I was thinking along the same lines. What I wrote about this specific issue in my blog (BTW. . . if I could not have received a myeloabltive protocol, I would have been totally OK with the non-myeloablative protocol as performed by Dr. Burt anf Prof. Slavin). . .

Following my own research comparing the two different HSCT treatment protocols I arrived at my own decision to seek the myeloablative (BEAM) therapy for one specific reason that is just my own thinking that can clearly be characterized as conjecture since I have no proof or evidence that I am correct in my logic here. . . . the surrogate indication of re-vaccination requirement following myeloablative (BEAM) therapy tells me that the immune system is definitively & completely rendered antigen naive and I think has a better possibility of remaining self-tolerant (and MS progression-free) for a longer period of time as opposed to the non-myeloablative protocol that does not render the body's immune system entirely antigen-naive. So far (at 8 years post-transplantation) the clinical results indicate that both approaches have shown substantially similar curative therapeutic benefit. But the question now is "what happens over a longer timeframe, such as 15 or 20 years?" Will the two approaches still have comparable curative efficacy? No one yet knows the answer because we have not yet hit this milestone.
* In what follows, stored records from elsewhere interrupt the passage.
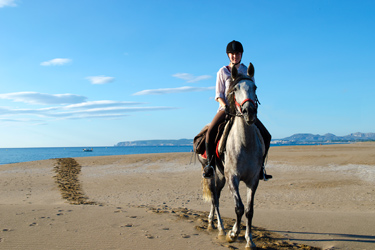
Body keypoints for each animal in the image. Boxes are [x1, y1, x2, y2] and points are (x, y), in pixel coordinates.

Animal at [198, 62, 266, 248]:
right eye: (235, 88)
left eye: (255, 87)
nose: (249, 111)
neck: (245, 144)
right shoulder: (232, 177)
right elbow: (239, 207)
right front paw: (233, 234)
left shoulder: (253, 180)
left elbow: (249, 210)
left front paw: (249, 240)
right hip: (212, 173)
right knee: (215, 198)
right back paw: (220, 228)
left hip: (221, 177)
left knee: (216, 195)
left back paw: (212, 222)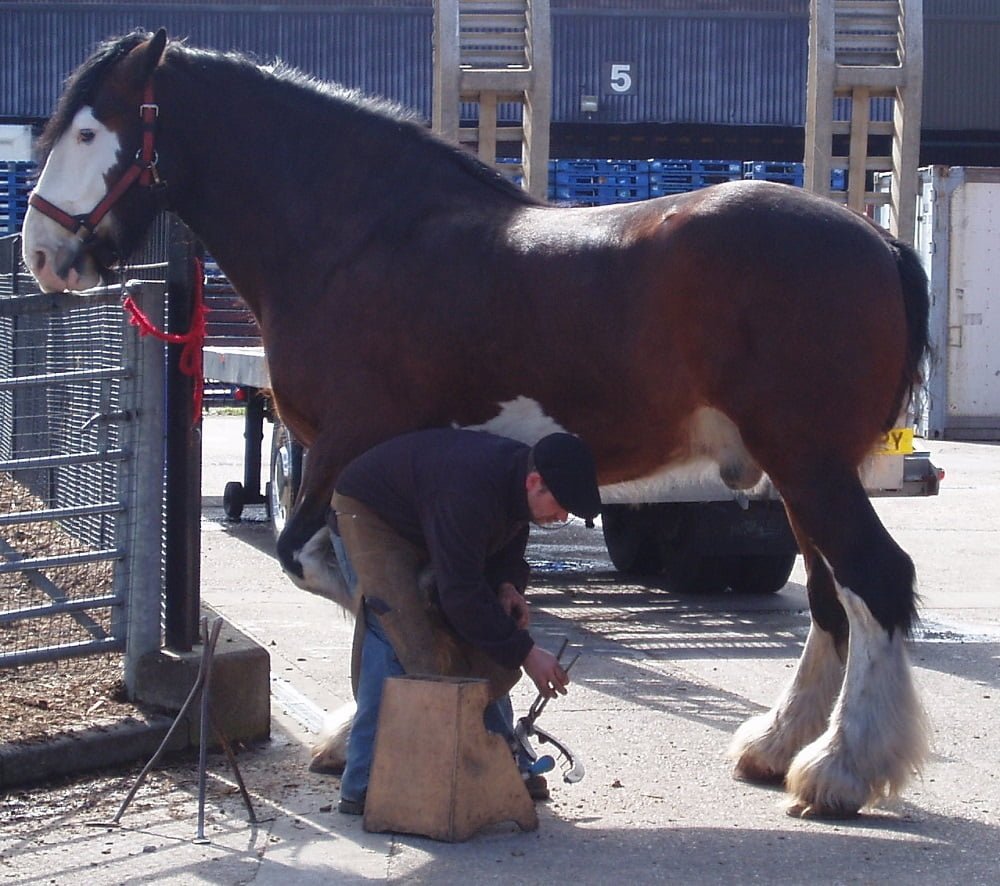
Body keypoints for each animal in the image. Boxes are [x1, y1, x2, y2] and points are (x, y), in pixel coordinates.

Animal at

But since I was more interested in a durable long-lasting cure as opposed to a more rapid recovery timeframe, I chose the myeloablative (BEAM) protocol in the chance that it "might" have better lifetime curative success. Of course only time will tell on this since there is no way to know the answer today. I may end up eating my own words at some point in the future if my assumption is proven incorrect. On the other hand, if my assumption is proven correct I'm going to be extremely happy that I chose the myeloablative protocol. Eventually we'll see which way this proves out. But if you have MS and are looking to complete an HSCT procedure, you can consider these factors as part of your criteria and decide for yourself.